OTTAWA (Reuters) -Canada shed jobs for a third straight month in August, in a sign higher interest rates may be starting to cool the overheated economy, official data showed on Friday, though economists said it was unlikely to force a central bank pause.

The Canadian economy lost a net 39,700 jobs in August, missing analyst forecasts that it would add 15,000, Statistics Canada data showed. The jobless rate rose to 5.4%, missing calls it would edge up to 5.0% from a record low 4.9% in July.

“I think this can be taken as a reasonable indication that the economy is, in fact, slowing,” said Andrew Kelvin, chief Canada strategist at TD Securities.

“When you look at the increase in the unemployment rate, that does suggest that maybe a little bit of slack is starting to return to the labor market, though it’s not a complete process and it will be a slow process,” he added.

Canada has lost a net 113,500 jobs in the last three months. In June and July the majority of those losses were attributed to people leaving the labor force, but that trend reversed in August as 66,200 people joined the workforce.

Over those same three months, job losses were concentrated in educational services, an often volatile segment during the summer months, and wholesale and retail trade. In August, construction jobs also fell sharply.
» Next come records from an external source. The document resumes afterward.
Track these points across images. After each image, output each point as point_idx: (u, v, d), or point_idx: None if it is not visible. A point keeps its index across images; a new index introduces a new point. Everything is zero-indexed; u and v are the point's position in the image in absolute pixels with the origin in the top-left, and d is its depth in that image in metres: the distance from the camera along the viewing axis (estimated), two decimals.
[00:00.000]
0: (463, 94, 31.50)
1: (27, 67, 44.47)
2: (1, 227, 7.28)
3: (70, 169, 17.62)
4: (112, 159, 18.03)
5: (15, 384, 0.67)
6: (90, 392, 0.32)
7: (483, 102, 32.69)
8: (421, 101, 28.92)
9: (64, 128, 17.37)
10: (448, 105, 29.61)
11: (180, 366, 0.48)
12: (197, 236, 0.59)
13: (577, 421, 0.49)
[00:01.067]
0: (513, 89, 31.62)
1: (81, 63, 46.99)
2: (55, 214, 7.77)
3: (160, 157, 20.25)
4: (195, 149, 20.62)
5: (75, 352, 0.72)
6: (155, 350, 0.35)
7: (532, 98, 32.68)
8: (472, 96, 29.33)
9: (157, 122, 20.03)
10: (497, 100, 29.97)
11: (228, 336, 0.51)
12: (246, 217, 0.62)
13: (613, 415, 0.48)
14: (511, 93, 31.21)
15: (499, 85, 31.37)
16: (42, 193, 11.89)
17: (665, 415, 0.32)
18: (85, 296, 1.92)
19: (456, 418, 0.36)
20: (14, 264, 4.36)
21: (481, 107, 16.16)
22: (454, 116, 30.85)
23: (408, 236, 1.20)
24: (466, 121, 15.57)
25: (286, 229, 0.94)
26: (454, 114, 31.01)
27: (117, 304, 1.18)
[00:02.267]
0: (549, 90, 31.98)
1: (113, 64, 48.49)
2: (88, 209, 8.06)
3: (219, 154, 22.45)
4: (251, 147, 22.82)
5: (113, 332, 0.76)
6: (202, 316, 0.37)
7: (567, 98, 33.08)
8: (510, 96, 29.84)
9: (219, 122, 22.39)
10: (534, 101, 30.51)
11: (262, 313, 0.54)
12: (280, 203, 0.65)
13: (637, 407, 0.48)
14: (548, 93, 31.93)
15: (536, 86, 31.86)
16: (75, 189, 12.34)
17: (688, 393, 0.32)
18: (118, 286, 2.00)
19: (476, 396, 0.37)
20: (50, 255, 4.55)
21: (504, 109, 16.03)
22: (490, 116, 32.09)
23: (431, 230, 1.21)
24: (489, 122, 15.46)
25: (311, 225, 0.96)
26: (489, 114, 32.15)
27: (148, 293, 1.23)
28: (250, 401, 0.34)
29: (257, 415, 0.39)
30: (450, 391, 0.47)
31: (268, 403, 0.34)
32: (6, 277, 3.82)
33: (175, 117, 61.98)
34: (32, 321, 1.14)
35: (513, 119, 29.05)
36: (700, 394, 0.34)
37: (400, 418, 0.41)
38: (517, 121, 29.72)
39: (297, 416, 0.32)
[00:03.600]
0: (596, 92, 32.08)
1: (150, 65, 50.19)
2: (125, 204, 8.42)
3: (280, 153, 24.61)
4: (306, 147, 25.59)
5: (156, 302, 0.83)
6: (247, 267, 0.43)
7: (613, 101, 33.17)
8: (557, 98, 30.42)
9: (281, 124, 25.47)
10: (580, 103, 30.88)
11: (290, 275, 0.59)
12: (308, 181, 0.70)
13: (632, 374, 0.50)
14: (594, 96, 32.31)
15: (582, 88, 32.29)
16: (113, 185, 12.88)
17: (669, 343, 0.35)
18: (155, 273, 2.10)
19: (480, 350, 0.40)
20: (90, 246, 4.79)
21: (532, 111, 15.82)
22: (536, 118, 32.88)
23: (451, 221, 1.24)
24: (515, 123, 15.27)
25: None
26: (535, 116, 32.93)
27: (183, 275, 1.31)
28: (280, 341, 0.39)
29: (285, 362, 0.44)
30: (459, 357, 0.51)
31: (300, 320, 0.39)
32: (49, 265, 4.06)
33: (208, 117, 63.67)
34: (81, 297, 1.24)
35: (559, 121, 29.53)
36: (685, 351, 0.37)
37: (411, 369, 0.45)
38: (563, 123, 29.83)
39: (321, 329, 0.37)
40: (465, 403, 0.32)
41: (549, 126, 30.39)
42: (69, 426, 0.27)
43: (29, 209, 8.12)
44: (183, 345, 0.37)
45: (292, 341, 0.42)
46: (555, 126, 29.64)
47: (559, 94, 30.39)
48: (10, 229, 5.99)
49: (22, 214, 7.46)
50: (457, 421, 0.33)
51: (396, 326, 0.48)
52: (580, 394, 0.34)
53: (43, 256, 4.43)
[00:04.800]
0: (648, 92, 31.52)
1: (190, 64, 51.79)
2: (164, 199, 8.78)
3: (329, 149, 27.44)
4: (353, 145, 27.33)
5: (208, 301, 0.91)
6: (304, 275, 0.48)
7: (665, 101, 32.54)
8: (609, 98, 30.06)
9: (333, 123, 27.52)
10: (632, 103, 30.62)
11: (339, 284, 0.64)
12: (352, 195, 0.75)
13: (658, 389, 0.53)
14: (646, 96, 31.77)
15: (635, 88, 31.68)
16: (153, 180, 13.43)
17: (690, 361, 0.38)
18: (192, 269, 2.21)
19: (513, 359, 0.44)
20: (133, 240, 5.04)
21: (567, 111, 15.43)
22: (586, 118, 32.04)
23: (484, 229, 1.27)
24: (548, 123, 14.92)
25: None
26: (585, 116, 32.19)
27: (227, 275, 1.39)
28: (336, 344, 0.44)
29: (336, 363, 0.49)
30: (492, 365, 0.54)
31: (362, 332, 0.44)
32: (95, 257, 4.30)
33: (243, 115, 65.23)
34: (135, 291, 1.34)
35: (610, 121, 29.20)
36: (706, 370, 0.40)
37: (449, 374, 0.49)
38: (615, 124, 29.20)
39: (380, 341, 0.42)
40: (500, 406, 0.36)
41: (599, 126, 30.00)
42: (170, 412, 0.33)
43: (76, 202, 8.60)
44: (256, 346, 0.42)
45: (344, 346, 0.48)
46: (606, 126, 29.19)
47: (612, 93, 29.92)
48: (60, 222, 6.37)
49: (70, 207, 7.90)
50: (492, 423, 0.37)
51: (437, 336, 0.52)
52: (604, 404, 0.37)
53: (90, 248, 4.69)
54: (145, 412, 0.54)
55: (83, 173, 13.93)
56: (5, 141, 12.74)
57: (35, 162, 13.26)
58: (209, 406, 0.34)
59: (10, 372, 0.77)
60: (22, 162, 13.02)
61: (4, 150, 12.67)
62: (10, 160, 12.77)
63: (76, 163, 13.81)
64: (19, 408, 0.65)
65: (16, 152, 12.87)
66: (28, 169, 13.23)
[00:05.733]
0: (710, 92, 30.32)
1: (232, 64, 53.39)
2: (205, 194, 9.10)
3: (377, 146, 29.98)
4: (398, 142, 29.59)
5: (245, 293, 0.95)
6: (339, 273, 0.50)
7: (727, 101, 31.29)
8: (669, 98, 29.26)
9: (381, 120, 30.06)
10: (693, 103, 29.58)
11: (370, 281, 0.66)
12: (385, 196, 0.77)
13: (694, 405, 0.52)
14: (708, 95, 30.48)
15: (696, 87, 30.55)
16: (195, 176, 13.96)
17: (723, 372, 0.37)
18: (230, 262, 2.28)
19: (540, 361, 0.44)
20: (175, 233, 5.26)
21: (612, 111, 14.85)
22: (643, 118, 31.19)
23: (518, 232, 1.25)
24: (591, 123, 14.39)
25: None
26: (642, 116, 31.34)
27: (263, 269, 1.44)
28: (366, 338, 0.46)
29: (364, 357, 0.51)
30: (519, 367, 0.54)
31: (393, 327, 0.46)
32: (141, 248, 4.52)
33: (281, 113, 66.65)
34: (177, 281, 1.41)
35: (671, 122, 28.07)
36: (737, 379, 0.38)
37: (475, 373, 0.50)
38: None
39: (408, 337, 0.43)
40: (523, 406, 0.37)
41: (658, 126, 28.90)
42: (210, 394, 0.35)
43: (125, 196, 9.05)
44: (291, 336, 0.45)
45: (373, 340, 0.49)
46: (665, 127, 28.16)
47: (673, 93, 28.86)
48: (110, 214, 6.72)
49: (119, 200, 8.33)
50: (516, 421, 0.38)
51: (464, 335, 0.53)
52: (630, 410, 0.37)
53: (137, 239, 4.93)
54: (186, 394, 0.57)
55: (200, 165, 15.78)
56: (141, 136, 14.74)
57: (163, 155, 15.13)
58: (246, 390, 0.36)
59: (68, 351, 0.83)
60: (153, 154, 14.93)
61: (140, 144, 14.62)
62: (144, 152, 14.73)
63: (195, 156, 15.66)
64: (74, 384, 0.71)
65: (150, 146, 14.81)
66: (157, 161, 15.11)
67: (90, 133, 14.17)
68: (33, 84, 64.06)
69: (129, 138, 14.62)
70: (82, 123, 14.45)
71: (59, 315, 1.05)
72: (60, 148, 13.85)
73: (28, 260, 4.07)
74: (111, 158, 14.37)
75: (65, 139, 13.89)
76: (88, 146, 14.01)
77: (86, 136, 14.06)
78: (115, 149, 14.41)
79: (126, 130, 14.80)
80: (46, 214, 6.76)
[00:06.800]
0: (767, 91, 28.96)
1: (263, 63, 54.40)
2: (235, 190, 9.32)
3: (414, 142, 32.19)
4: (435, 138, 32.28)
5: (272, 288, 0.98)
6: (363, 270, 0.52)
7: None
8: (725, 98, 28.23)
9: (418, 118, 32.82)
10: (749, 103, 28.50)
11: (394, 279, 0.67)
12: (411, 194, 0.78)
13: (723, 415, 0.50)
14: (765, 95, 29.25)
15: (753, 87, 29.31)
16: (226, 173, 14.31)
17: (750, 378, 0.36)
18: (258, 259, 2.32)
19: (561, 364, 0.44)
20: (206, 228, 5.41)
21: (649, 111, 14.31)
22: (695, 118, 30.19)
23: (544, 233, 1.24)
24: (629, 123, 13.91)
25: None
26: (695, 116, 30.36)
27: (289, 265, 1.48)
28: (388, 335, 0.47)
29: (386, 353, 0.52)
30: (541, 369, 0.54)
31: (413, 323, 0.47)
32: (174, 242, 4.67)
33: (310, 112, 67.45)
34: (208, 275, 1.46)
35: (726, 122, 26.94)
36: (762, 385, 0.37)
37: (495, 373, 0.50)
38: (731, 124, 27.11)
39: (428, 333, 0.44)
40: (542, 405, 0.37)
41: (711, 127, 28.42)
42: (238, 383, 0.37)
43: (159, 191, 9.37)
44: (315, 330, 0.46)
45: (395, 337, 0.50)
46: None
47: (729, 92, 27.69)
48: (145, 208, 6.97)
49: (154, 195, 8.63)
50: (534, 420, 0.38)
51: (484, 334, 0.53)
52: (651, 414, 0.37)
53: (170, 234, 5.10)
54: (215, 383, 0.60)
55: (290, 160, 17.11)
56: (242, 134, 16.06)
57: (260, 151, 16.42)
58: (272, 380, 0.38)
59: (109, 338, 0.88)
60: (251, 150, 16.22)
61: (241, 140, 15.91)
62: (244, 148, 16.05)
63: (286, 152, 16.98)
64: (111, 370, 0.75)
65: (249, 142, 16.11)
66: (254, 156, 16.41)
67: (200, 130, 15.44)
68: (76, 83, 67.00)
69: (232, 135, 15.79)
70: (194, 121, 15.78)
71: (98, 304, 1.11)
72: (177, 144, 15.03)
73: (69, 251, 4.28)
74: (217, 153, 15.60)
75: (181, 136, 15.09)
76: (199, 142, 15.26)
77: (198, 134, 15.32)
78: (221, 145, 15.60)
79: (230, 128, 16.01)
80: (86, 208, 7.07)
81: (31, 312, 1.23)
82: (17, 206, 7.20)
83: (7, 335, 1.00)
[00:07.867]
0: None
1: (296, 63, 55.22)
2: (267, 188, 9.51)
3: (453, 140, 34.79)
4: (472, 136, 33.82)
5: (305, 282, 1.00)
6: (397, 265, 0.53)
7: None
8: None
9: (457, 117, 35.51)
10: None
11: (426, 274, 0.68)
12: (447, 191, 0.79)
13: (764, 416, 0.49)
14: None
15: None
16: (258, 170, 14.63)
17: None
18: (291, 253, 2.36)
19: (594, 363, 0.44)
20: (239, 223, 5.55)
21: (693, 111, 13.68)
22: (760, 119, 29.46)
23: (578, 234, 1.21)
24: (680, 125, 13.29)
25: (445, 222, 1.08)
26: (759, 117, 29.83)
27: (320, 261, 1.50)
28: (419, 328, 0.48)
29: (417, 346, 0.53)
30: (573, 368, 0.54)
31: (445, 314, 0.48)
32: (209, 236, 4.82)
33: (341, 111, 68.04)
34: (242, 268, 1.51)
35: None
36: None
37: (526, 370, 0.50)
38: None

Three straight months of job losses “hasn’t historically happened outside of a recession,” said Royce Mendes, head of Macro Strategy at Desjardins Group, adding: “The deterioration in the job market appears to be occurring faster than anticipated.”

Still, full-time employment was 3.9% higher than a year ago, Statscan said.

And wage gains continued to accelerate in August, up 5.6% on the year compared with 5.4% in July, with more people saying they were planning on leaving their current jobs in the next 12 months, citing pay and benefits as their top reason.

That wage pressure, which can fuel inflation, will likely keep the Bank of Canada in rate-hiking mode, economists said.

“I think the Bank will be more focused upon the wage side of the picture – the modest acceleration that we have there that’s ongoing,” said Derek Holt, vice president of Capital Markets Economics at Scotiabank.

Money markets pulled back from bets of a 50-basis point increase at the bank’s next decision in October after the data, leaning strongly toward 25 bps.

The Bank of Canada lifted its policy rate to 3.25% on Wednesday, its highest level in 14 years, and left the door open to more hikes amid hot inflation.

The Canadian dollar was trading up 0.4% at 1.3044 to the U.S. dollar, or 76.66 U.S. cents.